READING PASSAGE
# Piercings: Question?



## Play.It.Fast (Jun 30, 2009)

I have my lips pierced, I've had them re-pierced for about a month and a half, and there for the most part, completely healed... 

Considering the size of my lip, and the swelling that went along with it. Once the swelling went down, the rings are rediculously big, and wont stay in once place...

There gauged about 10 14. 

I don't have money to buy rings, nor want to spend it, even if I did. I've been doing a lot of jewelery wire wrapping. I was wondering if a 20 gauge, wire (or bigger) would be suitable for them? Also, I have concerns about metals that can and cannot be put through the hole: 

Brass 
Copper
Silver
Gold
ect. 

The kind of wire you would aquire at a craft store for beading and the like. (Jo-Ann Fabrics.)

Replies/ Advice would be appreciated.


----------



## smellyskelly (Oct 1, 2009)

try and keep the bigger jewlery in, it may not be comfortable but its a good way to not get any infections from other types of materials. 
if you were near philly i could throw you some, i have all sorts of jewlery laying around , as i have had over 70 piercings and still got 23 in, i've got spare parts everywhere.


----------



## smellyskelly (Oct 1, 2009)

also most tattoo / piercing shops are not expensive when it comes to 316LVM SS jewelry, you could spange up the money in no time.

DATA FOR ANALYSIS
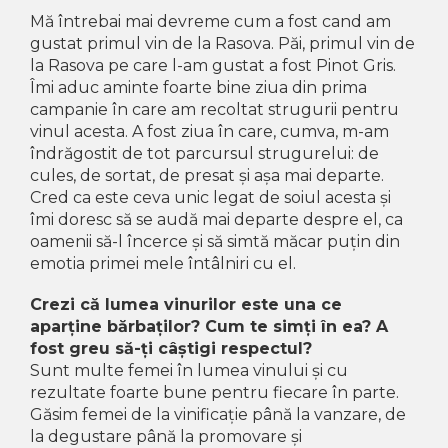
Mă întrebai mai devreme cum a fost cand am
gustat primul vin de la Rasova. Păi, primul vin de
la Rasova pe care l-am gustat a fost Pinot Gris.
Îmi aduc aminte foarte bine ziua din prima
campanie în care am recoltat strugurii pentru
vinul acesta. A fost ziua în care, cumva, m-am
îndrăgostit de tot parcursul strugurelui: de
cules, de sortat, de presat și așa mai departe.
Cred ca este ceva unic legat de soiul acesta și
îmi doresc să se audă mai departe despre el, ca
oamenii să-l încerce și să simtă măcar puțin din
emotia primei mele întâlniri cu el.
Crezi că lumea vinurilor este una ce
aparține bărbaților? Cum te simți în ea? A
fost greu să-ți câștigi respectul?
Sunt multe femei în lumea vinului și cu
rezultate foarte bune pentru fiecare în parte.
Găsim femei de la vinificație până la vanzare, de
la degustare până la promovare și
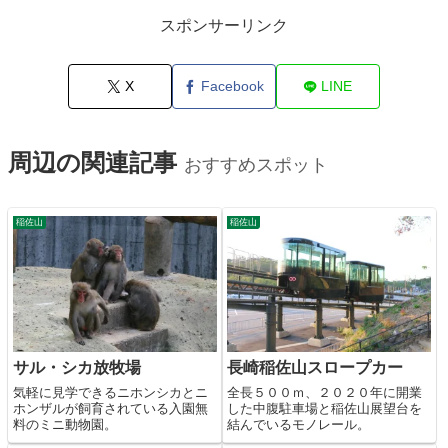
スポンサーリンク
X
Facebook
LINE
周辺の関連記事
おすすめスポット
稲佐山
稲佐山
サル・シカ放牧場
長崎稲佐山スロープカー
気軽に見学できるニホンシカとニ
全長５００ｍ、２０２０年に開業
ホンザルが飼育されている入園無
した中腹駐車場と稲佐山展望台を
料のミニ動物園。
結んでいるモノレール。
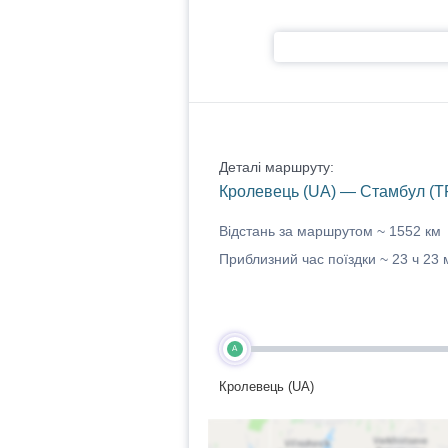
Деталі маршруту:
Кролевець (UA) — Стамбул (T
Відстань за маршрутом ~
1552 км
Приблизний час поїздки ~
23 ч 23 
A
Кролевець (UA)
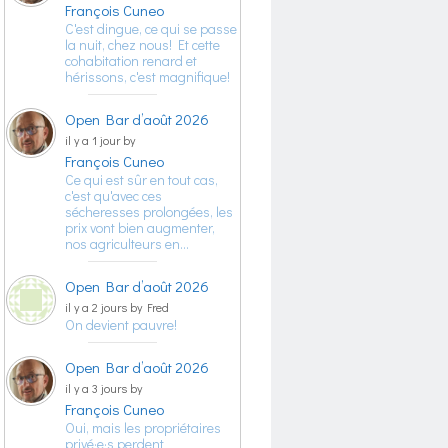
François Cuneo
C'est dingue, ce qui se passe
la nuit, chez nous! Et cette
cohabitation renard et
hérissons, c'est magnifique!
Open Bar d’août 2026
il y a 1 jour by
François Cuneo
Ce qui est sûr en tout cas,
c'est qu'avec ces
sécheresses prolongées, les
prix vont bien augmenter,
nos agriculteurs en…
Open Bar d’août 2026
il y a 2 jours by Fred
On devient pauvre!
Open Bar d’août 2026
il y a 3 jours by
François Cuneo
Oui, mais les propriétaires
privé·e·s perdent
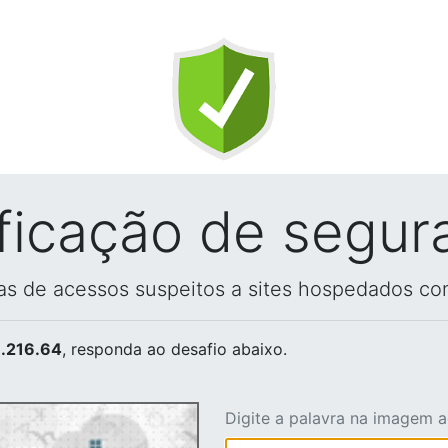
ificação de segur
vas de acessos suspeitos a sites hospedados co
.216.64
, responda ao desafio abaixo.
Digite a palavra na imagem 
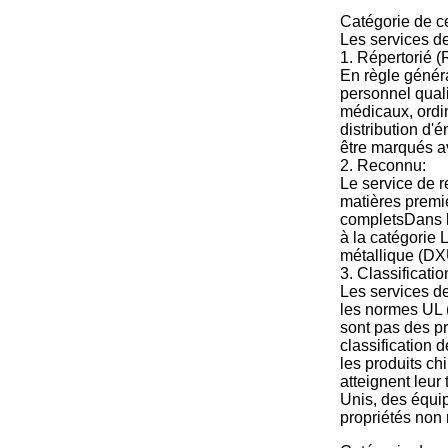
Catégorie de ce
Les services de
1. Répertorié (
En règle généra
personnel quali
médicaux, ordin
distribution d'
être marqués a
2. Reconnu:
Le service de r
matières premiè
completsDans l
à la catégorie 
métallique (DX
3. Classificatio
Les services de
les normes UL 
sont pas des pr
classification 
les produits ch
atteignent leur
Unis, des équip
propriétés non 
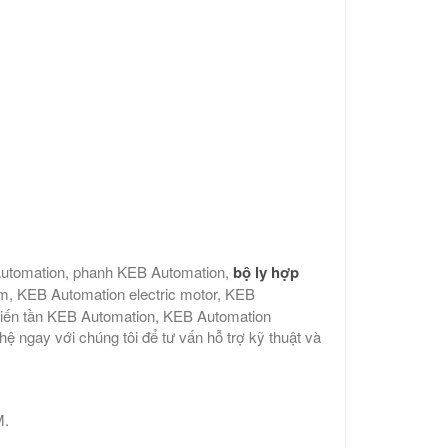
 Automation, phanh KEB Automation,
bộ ly hợp
nam, KEB Automation electric motor, KEB
biến tần KEB Automation, KEB Automation
ệ ngay với chúng tôi để tư vấn hỗ trợ kỹ thuật và
M.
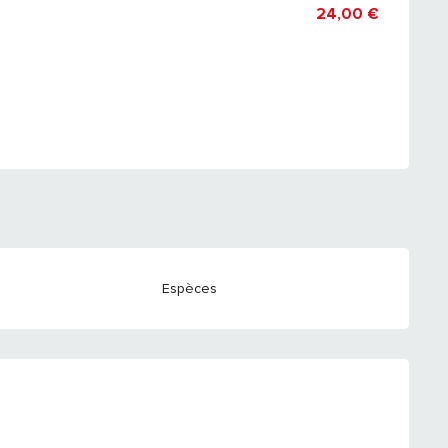
24,00 €
Espèces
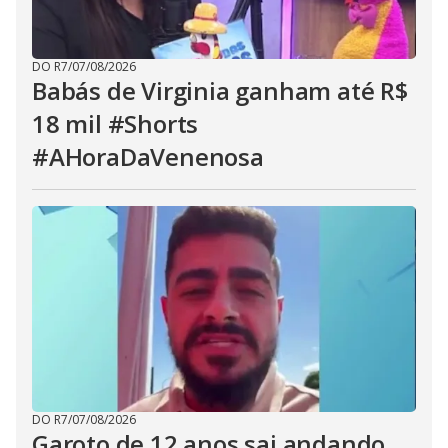
DO R7
/
07/08/2026
Babás de Virginia ganham até R$
18 mil #Shorts
#AHoraDaVenenosa
DO R7
/
07/08/2026
Garoto de 12 anos sai andando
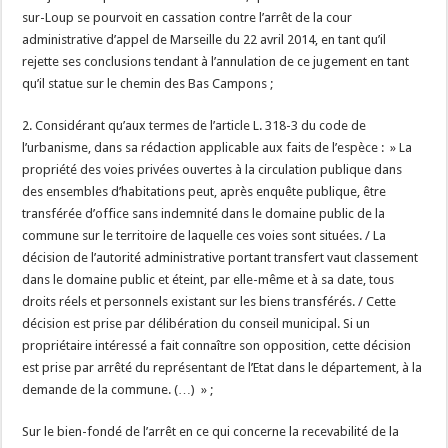
sur-Loup se pourvoit en cassation contre l’arrêt de la cour
administrative d’appel de Marseille du 22 avril 2014, en tant qu’il
rejette ses conclusions tendant à l’annulation de ce jugement en tant
qu’il statue sur le chemin des Bas Campons ;
2. Considérant qu’aux termes de l’article L. 318-3 du code de
l’urbanisme, dans sa rédaction applicable aux faits de l’espèce : » La
propriété des voies privées ouvertes à la circulation publique dans
des ensembles d’habitations peut, après enquête publique, être
transférée d’office sans indemnité dans le domaine public de la
commune sur le territoire de laquelle ces voies sont situées. / La
décision de l’autorité administrative portant transfert vaut classement
dans le domaine public et éteint, par elle-même et à sa date, tous
droits réels et personnels existant sur les biens transférés. / Cette
décision est prise par délibération du conseil municipal. Si un
propriétaire intéressé a fait connaître son opposition, cette décision
est prise par arrêté du représentant de l’Etat dans le département, à la
demande de la commune. (…) » ;
Sur le bien-fondé de l’arrêt en ce qui concerne la recevabilité de la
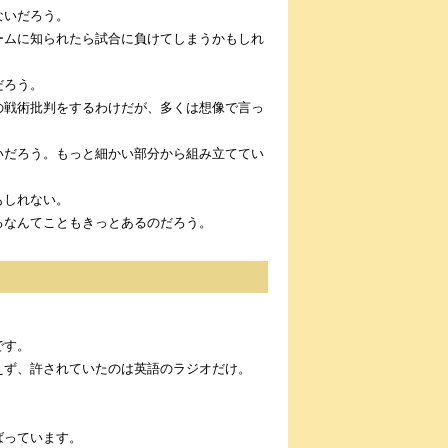
ないだろう。
ームに知られたら試合に負けてしまうかもしれ
だろう。
の戦術批判をするわけだが、多くは想像で言っ
いだろう。もっと細かい部分から組み立ててい
もしれない。
るなんてこともきっとあるのだろう。
です。
えず、許されていたのは英語のラジオだけ。
ばっています。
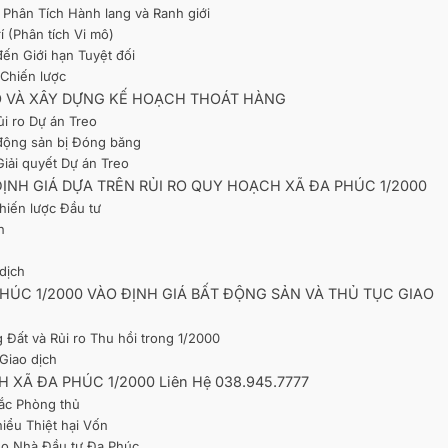
 Phân Tích Hành lang và Ranh giới
í (Phân tích Vi mô)
ến Giới hạn Tuyệt đối
 Chiến lược
REO VÀ XÂY DỰNG KẾ HOẠCH THOÁT HÀNG
ủi ro Dự án Treo
động sản bị Đóng băng
iải quyết Dự án Treo
ỊNH GIÁ DỰA TRÊN RỦI RO QUY HOẠCH XÃ ĐA PHÚC 1/2000
hiến lược Đầu tư
h
dịch
ÚC 1/2000 VÀO ĐỊNH GIÁ BẤT ĐỘNG SẢN VÀ THỦ TỤC GIAO
 Đất và Rủi ro Thu hồi trong 1/2000
Giao dịch
XÃ ĐA PHÚC 1/2000 Liên Hệ 038.945.7777
tắc Phòng thủ
iểu Thiệt hại Vốn
Cho Nhà Đầu tư Đa Phúc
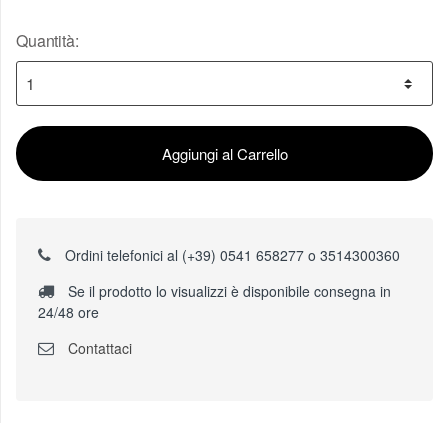
Quantità:
Aggiungi al Carrello
Ordini telefonici al (+39) 0541 658277 o 3514300360
Se il prodotto lo visualizzi è disponibile consegna in
24/48 ore
Contattaci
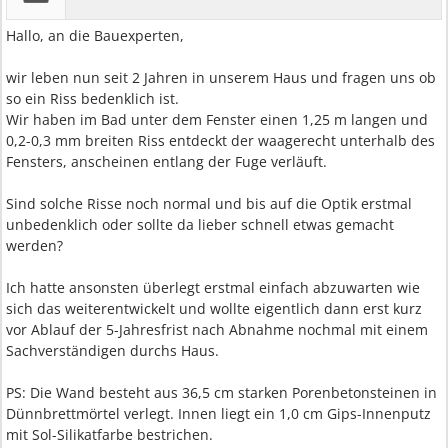
Hallo, an die Bauexperten,
wir leben nun seit 2 Jahren in unserem Haus und fragen uns ob
so ein Riss bedenklich ist.
Wir haben im Bad unter dem Fenster einen 1,25 m langen und
0,2-0,3 mm breiten Riss entdeckt der waagerecht unterhalb des
Fensters, anscheinen entlang der Fuge verläuft.
Sind solche Risse noch normal und bis auf die Optik erstmal
unbedenklich oder sollte da lieber schnell etwas gemacht
werden?
Ich hatte ansonsten überlegt erstmal einfach abzuwarten wie
sich das weiterentwickelt und wollte eigentlich dann erst kurz
vor Ablauf der 5-Jahresfrist nach Abnahme nochmal mit einem
Sachverständigen durchs Haus.
PS: Die Wand besteht aus 36,5 cm starken Porenbetonsteinen in
Dünnbrettmörtel verlegt. Innen liegt ein 1,0 cm Gips-Innenputz
mit Sol-Silikatfarbe bestrichen.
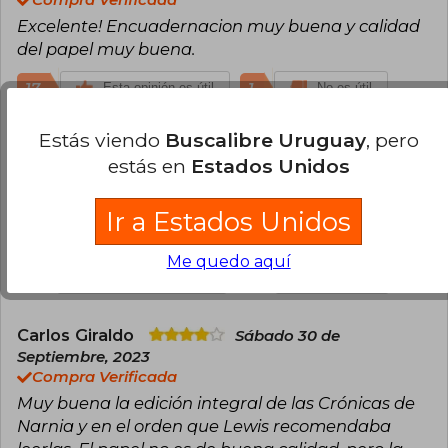
Excelente! Encuadernacion muy buena y calidad
del papel muy buena.
17
1
Esta opinión es útil
No es útil
Estás viendo
Buscalibre Uruguay
, pero
Matias Pissi
Lunes 30 de Octubre, 2023
estás en
Estados Unidos
Compra Verificada
Todo OK con el pedido , llego dentro del plazo
estimado al momento de la compra y en perfecto
Ir a Estados Unidos
estado . Busca Libre recomendable como siempre
Me quedo aquí
11
0
Esta opinión es útil
No es útil
Carlos Giraldo
Sábado 30 de
Septiembre, 2023
Compra Verificada
Muy buena la edición integral de las Crónicas de
Narnia y en el orden que Lewis recomendaba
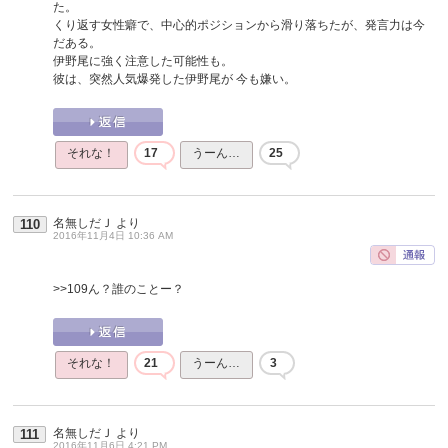
た。
くり返す女性癖で、中心的ポジションから滑り落ちたが、発言力は今
だある。
伊野尾に強く注意した可能性も。
彼は、突然人気爆発した伊野尾が 今も嫌い。
それな！
17
うーん…
25
名無しだＪ
より
110
2016年11月4日 10:36 AM
>>109
ん？誰のことー？
それな！
21
うーん…
3
名無しだＪ
より
111
2016年11月6日 4:21 PM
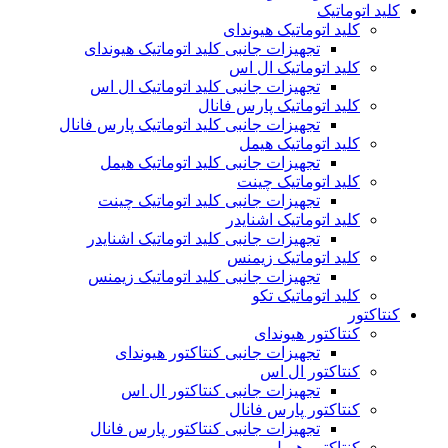
کلید اتوماتیک
کلید اتوماتیک هیوندای
تجهیزات جانبی کلید اتوماتیک هیوندای
کلید اتوماتیک ال اس
تجهیزات جانبی کلید اتوماتیک ال اس
کلید اتوماتیک پارس فانال
تجهیزات جانبی کلید اتوماتیک پارس فانال
کلید اتوماتیک هیمل
تجهیزات جانبی کلید اتوماتیک هیمل
کلید اتوماتیک چینت
تجهیزات جانبی کلید اتوماتیک چینت
کلید اتوماتیک اشنایدر
تجهیزات جانبی کلید اتوماتیک اشنایدر
کلید اتوماتیک زیمنس
تجهیزات جانبی کلید اتوماتیک زیمنس
کلید اتوماتیک تکو
کنتاکتور
کنتاکتور هیوندای
تجهیزات جانبی کنتاکتور هیوندای
کنتاکتور ال اس
تجهیزات جانبی کنتاکتور ال اس
کنتاکتور پارس فانال
تجهیزات جانبی کنتاکتور پارس فانال
کنتاکتور هیمل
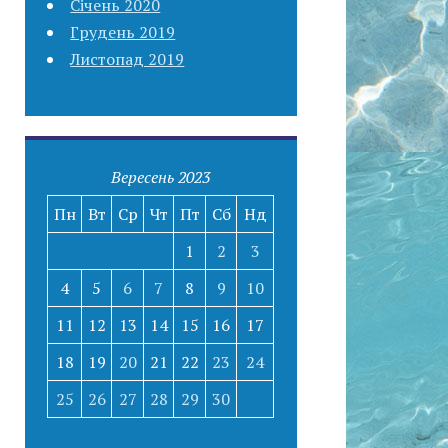
Січень 2020
Грудень 2019
Листопад 2019
Вересень 2023
Пн
Вт
Ср
Чт
Пт
Сб
Нд
1
2
3
4
5
6
7
8
9
10
11
12
13
14
15
16
17
18
19
20
21
22
23
24
25
26
27
28
29
30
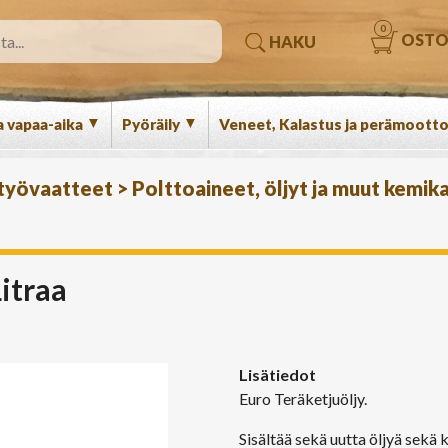
0
OSTO
HAKU
▼
▼
a vapaa-aika
Pyöräily
Veneet, Kalastus ja perämootto
 työvaatteet
>
Polttoaineet, öljyt ja muut kemika
Litraa
Lisätiedot
Euro Teräketjuöljy.
Sisältää sekä uutta öljyä sekä k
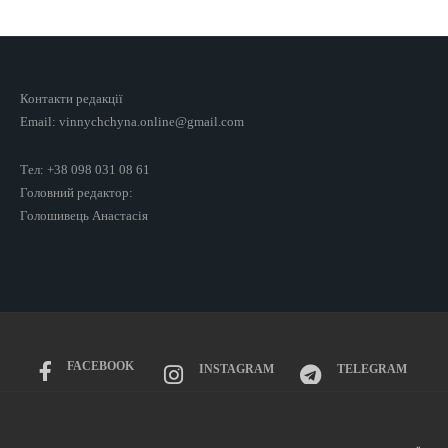
Контакти редакції
Email: vinnychchyna.online@gmail.com
Тел: +38 098 031 08 61
Головний редактор:
Голошивець Анастасія
FACEBOOK
INSTAGRAM
TELEGRAM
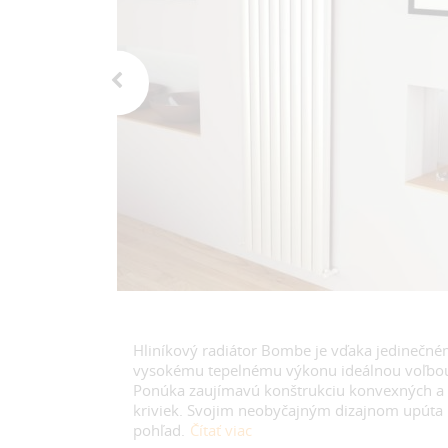
Hliníkový radiátor Bombe je vďaka jedinečné
vysokému tepelnému výkonu ideálnou voľbou 
Ponúka zaujímavú konštrukciu konvexných a
kriviek. Svojim neobyčajným dizajnom upúta
pohľad.
Čítať viac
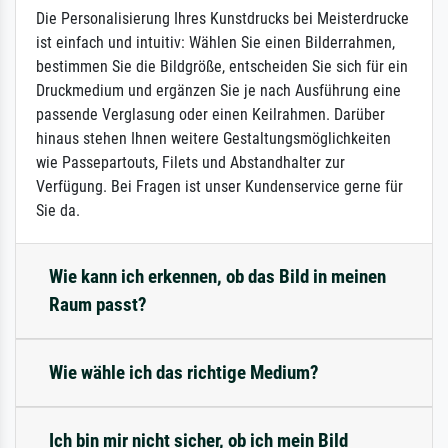
Die Personalisierung Ihres Kunstdrucks bei Meisterdrucke
ist einfach und intuitiv: Wählen Sie einen Bilderrahmen,
bestimmen Sie die Bildgröße, entscheiden Sie sich für ein
Druckmedium und ergänzen Sie je nach Ausführung eine
passende Verglasung oder einen Keilrahmen. Darüber
hinaus stehen Ihnen weitere Gestaltungsmöglichkeiten
wie Passepartouts, Filets und Abstandhalter zur
Verfügung. Bei Fragen ist unser Kundenservice gerne für
Sie da.
Wie kann ich erkennen, ob das Bild in meinen
Raum passt?
Wie wähle ich das richtige Medium?
Ich bin mir nicht sicher, ob ich mein Bild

WORK TASK 1
In the piercings thread, how many piercings does smellyskelly say they still have in?
WORK TASK 2
Rewrite the stretch of the piercings thread from "I don't have" through "like. (Jo-Ann Fabrics.)", putting "hobby shop" in place of "craft store".

ANSWER BOX 1
23

ANSWER BOX 2
I don't have money to buy rings, nor want to spend it, even if I did. I've been doing a lot of jewelery wire wrapping. I was wondering if a 20 gauge, wire (or bigger) would be suitable for them? Also, I have concerns about metals that can and cannot be put through the hole: 

Brass 
Copper
Silver
Gold
ect. 

The kind of wire you would aquire at a hobby shop for beading and the like. (Jo-Ann Fabrics.)